Cambodia’s mystical temples of Angkor rank among the world’s great sights. The epic remains feature hundreds of intricately-carved temples and shrines spread over a huge 154-square-mile area – the most famous being Angkor Wat.
As Angkor is a destination on most people’s bucket list and ever more people are visiting each year, avoiding the masses is not easy during your visit. To appreciate the breath-taking detail of the temples without jostling for position at every key sight, you’ll need an expert guide in tow – which is where we come in.
Our local expert Andy Booth and his team regularly conduct footfall surveys around the busiest temples to establish where the biggest crowds gather at particular times of day – and then designs his guides to do the opposite. Their systematic approach to crowd avoidance not only means they know what time to go where, but also which viewpoints are less frequented and how to take you through secret entrances to out-of-the-way spots.
So, while hundreds gather at Angkor Wat’s west gate to watch sunrise, you’ll instead enter the back way via the much quieter east entrance to find an equally good perch. While most groups visit Angkor Thom in the morning, you arrive in the afternoon. Most packages stick rigidly to the main routes, too, so be sure to request to visit some of the minor – but equally atmospheric – temples. Here you’re likely to find some solitude and the time to really appreciate your surroundings.
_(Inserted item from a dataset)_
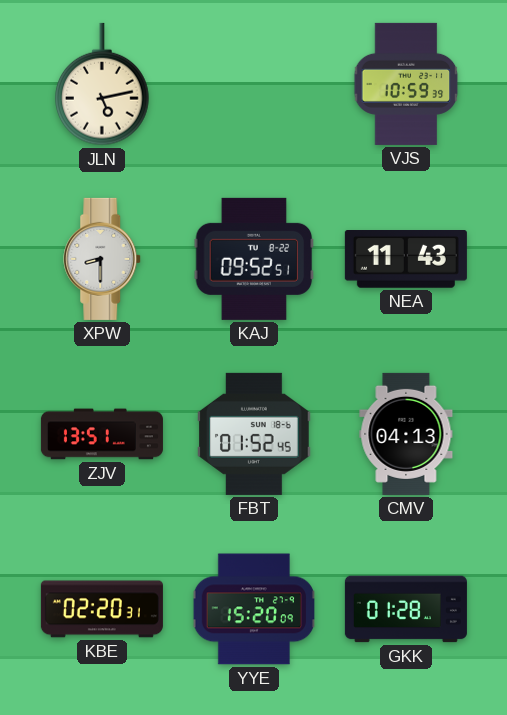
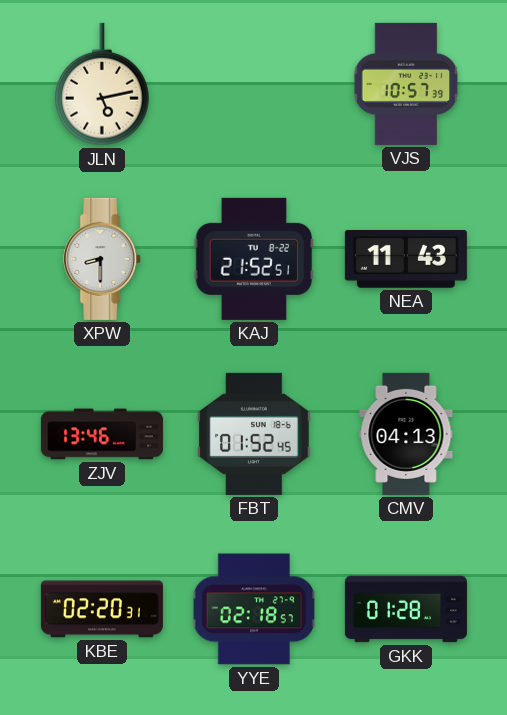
VJS: 10:59 -> 10:57
KAJ: 09:52 -> 21:52
ZJV: 13:51 -> 13:46
YYE: 15:20 -> 02:18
Andy’s advice is simple. “Timing is everything,” he says. “Do as the locals do and rise early, allowing you to see popular sites before the bus groups. Temple crowds are thinner, the air cooler and the light better for photography.”
Sunset at the temples really should be a peaceful highlight. Avoid pushing and shoving to catch a photograph through the crowds who amass atop Phnom Bakheng; instead, try floating atop the ancient moat of Angkor Thom on a leisurely boat ride with a G&T in hand, accompanied by the sound of birdsong.
Rise early and head straight to Ta Prohm and exploring its famous, tree-root wrapped temples in relative seclusion. Once the bus groups begin to arrive, undertake a 15-minute forest walk to little-visited Ta Nei. A peaceful contrast to its better-known neighbours, this temple’s ruins make the perfect setting for a picnic breakfast – and there’s a good chance that you’ll have them all to yourself.
Tonle Sap Tranquility
Templed out? Take a boat trip out on nearby Tonle Sap, the world’s richest freshwater fishing ground, to see its stilted villages. There are package tours galore, but opt for a private experience aboard Ella – a custom made boat moored in the quiet fishing village of Mechrey. Knowledgeable guides will take you to authentic areas where locals outnumber tourists.
Forego that crowded hotel restaurant and have dinner in an intimate countryside restaurant. To get to Villa Chandara, you must journey by boat across an ancient reservoir then walk through unspoiled farming villages. Then settle in for free-flowing drinks and an 11-dish celebratory Khmer menu, as local musicians provide a soothing soundtrack by flickering candlelight.